Just because you’re hungry, it doesn’t mean you’re the best.

Summer Nationals

We didn’t come in 2nd often and we didn’t like it. MBA was hosting summer nationals in June and we saw this as an opportunity to show everyone that we were the best. This would require a TON of extra practices, fundraising and enormous commitment from everyone involved. But, we wanted to go and we worked our tails off to perfect the ‘show’.

The trip to Wisconsin wasn’t a fairy tale, at times it was more like a nightmare. I remember that many students got sick. Still not sure what happened. Maybe food poisoning? On the up side, We stayed in dorm rooms, which made us feel like we were royalty. Normally we stayed in a gym at a local school.

It was on this trip that we were all introduced to the Wisconsin mosquito. Those buggers were relentless. Ms. Cummerick, who worked with the colorguard, was spraying everyone with repellent. At one point I looked at my shoulder and noticed a mosquito had landed on my uniform. He bit right through that thick uniform! I thought WE were persistent and hungry, but we had nothing on those mosquitoes.

We performed our hearts out and came in 2nd again. We lost this championship by .02 of a point to a band we had never heard of before, Herscher.

Sometimes your best just isn’t good enough.

[Collected material]
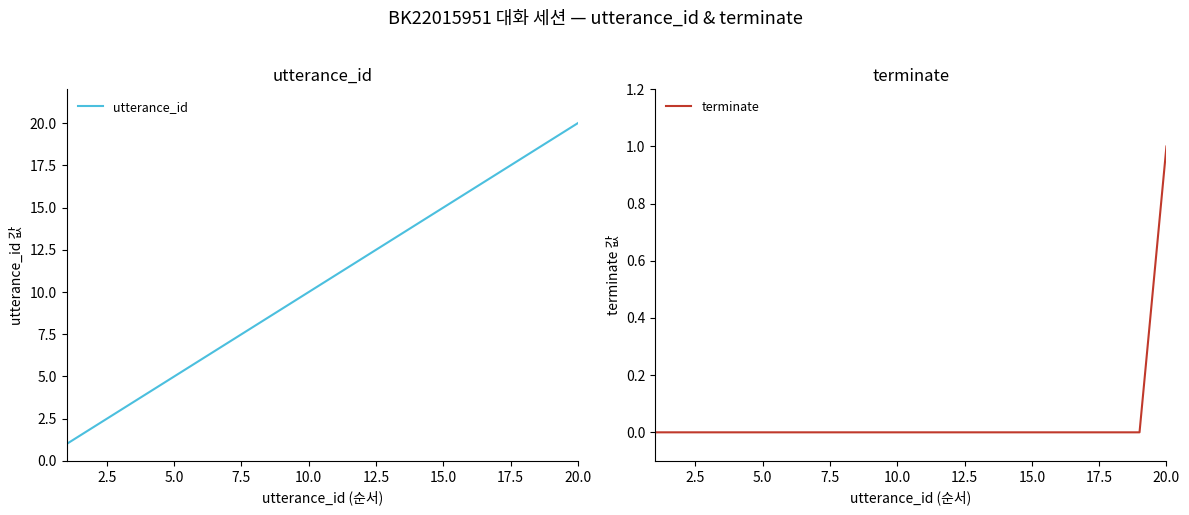

Which series has the largest total across all categories?

utterance_id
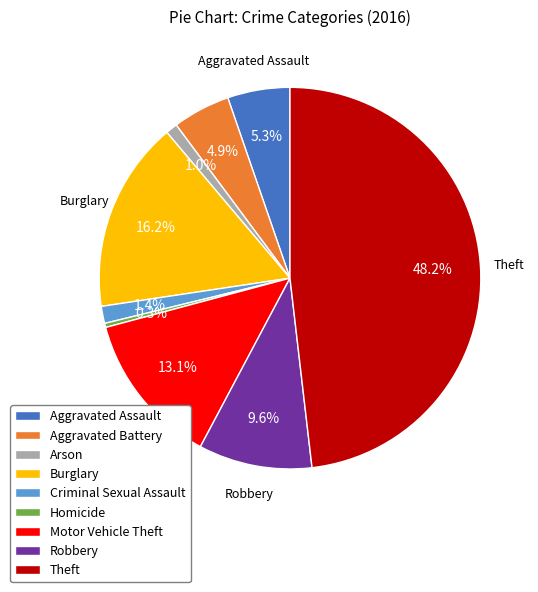

Do Homicide and Aggravated Battery together represent more than half of the pie?

No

[Action item]
Transcribe the part of the summer nationals account starting at "We didn’t come" and ending at "perfect the ‘show’.". The data come from a separate source.

[Response to this task]
We didn’t come in 2nd often and we didn’t like it. MBA was hosting summer nationals in June and we saw this as an opportunity to show everyone that we were the best. This would require a TON of extra practices, fundraising and enormous commitment from everyone involved. But, we wanted to go and we worked our tails off to perfect the ‘show’.